La clinique était elle aussi dédiée uniquement aux soins ambulatoires. Elle s'étendait sur une surface totale d'un hectare, à l'étage d'un très grand centre commercial avec cinéma et salle de spectacle. Cet univers tranchait totalement avec le petit hôpital où je venais de passer une semaine. Ici, tout était rutilant, la décoration et les éclairages extrêmement travaillés, les pièces spacieuses, closes et insonorisées. Tout avait l'air d'être tout neuf, l'ambiance très discrète et feutrée, les couleurs douces et reposantes. Le personnel tiré à quatre épingles était vêtu des mêmes blouses cintrées pour les femmes, plus larges avec pli d'aisance pour les hommes, au col bordé d'un petit passepoil dont la couleur indiquait la fonction du propriétaire.
Les quelques médecins que je n'avais pas encore croisés m'ont proposé de me rencontrer autour d'une tasse de thé, dans une petite salle de repos. Nous nous sommes retrouvés assis en rond autour d'une table avec thé, petits gâteaux, et j'ai répondu à l'interrogatoire: "Cristo", "Paõ de Açucar".
J'ai été beaucoup plus loquace que la semaine précédente. Il faut dire que l'immersion totale commençait à faire son oeuvre, et une virée nocturne deux jours plus tôt avec une gynécologue un peu fêtarde avait eu un effet bénéfique: après l'absorption d'un cocktail contenant entre autres choses des fruits, de la glace pilée mais surtout une grande quantité d'alcool et de guaranà avait eu un effet particulièrement stimulant sur mon expression en Portugais. La nuit suivante a été affreuse et je ne recommande à personne d'essayer de dormir avec excès de ce mélange sous un ventilateur en marche: j'ai vécu le pire vertige rotatoire de ma vie.
Donc, je réponds aux questions sur mon séjour, mon cursus, mes objectifs, mes motivations avec application, surveillant au plus près ma fragile éloquence. Vient alors une question qui me fait un peu plaisir:
- Màs, como que vocé aprendou o Portuguès?
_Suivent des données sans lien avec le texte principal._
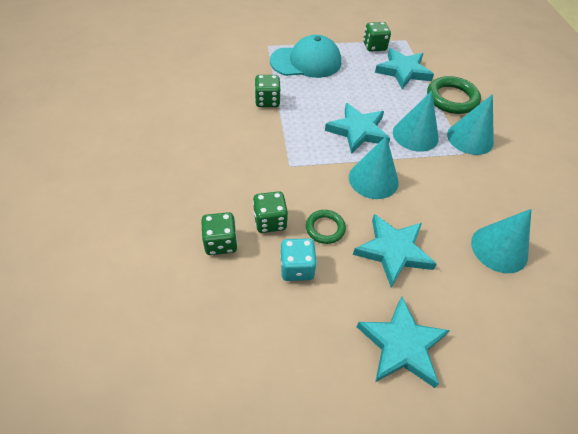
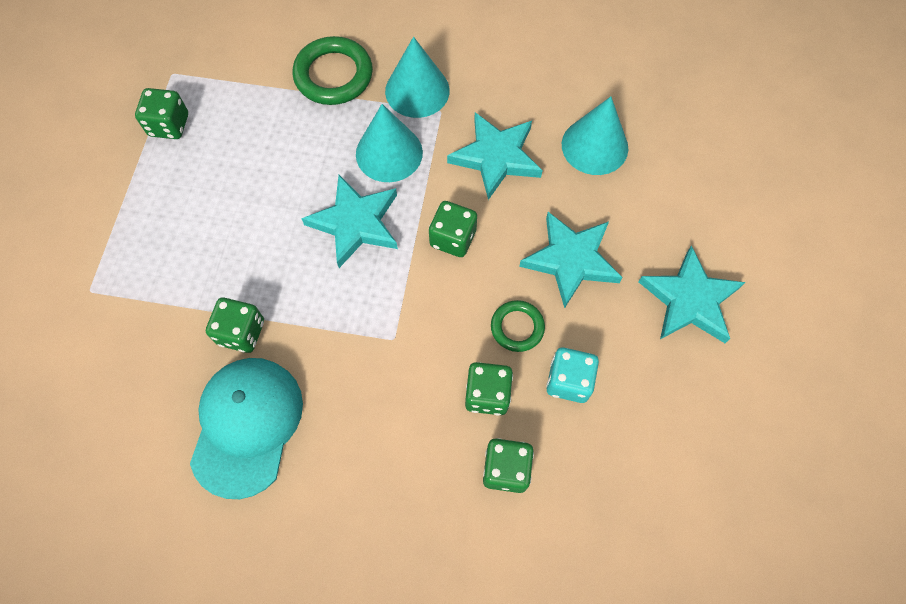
camera: 70 degrees left, 15 degrees up
(306, 62) = (164, 242): turquoise cap -> turquoise cap (247, 425)
(373, 179) = (453, 238): turquoise cone -> green dice
(403, 71) = (248, 110): turquoise star -> turquoise star (496, 157)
Mais, comment as-tu appris le Portugais?
- Aprendi com libros e... J'ai appris avec des livres et...
Il serait bien malhonnête de dire que je n'ai appris qu'avec des livres, puisque j'ai longuement travaillé la prononciation avec des textes lus et enregistrés sur cassettes. Seulement voilà, je suis en panne de vocabulaire. "Disque", je crois qu'on dit "disco" ou "CD", mais cassette, je ne sais plus, même en Espagnol. Pourtant, dès la première semaine, j'ai commencé à farfouiller dans les magasins de musique, mais le mot m'échappe. Je sens l'auditoire en attente, alors tant pis, je donne le mot en Français.
- com "cassettes". Avec des "cassettes".
Un silence plutôt froid suit cette réponse. Tous me quittent de leur regard, se redressent en arrière et se regardent entre eux.
La conversation reprend ensuite tant bien que mal, plutôt fraîchement, et l'entretien tourne court assez rapidement. Il est vrai qu'ils ont tous beaucoup d'occupations et probablement pas trop de temps à me consacrer.
Ce n'est que deux mois plus tard, conviée à un enterrement de vie de jeune fille, où j'ai pu d'ailleurs encore parfaire mon vocabulaire, que j'ai compris que "cacete", en Portugais, est un mot très familier, ou, disons-le franchement, très vulgaire, qui désigne le sexe masculin.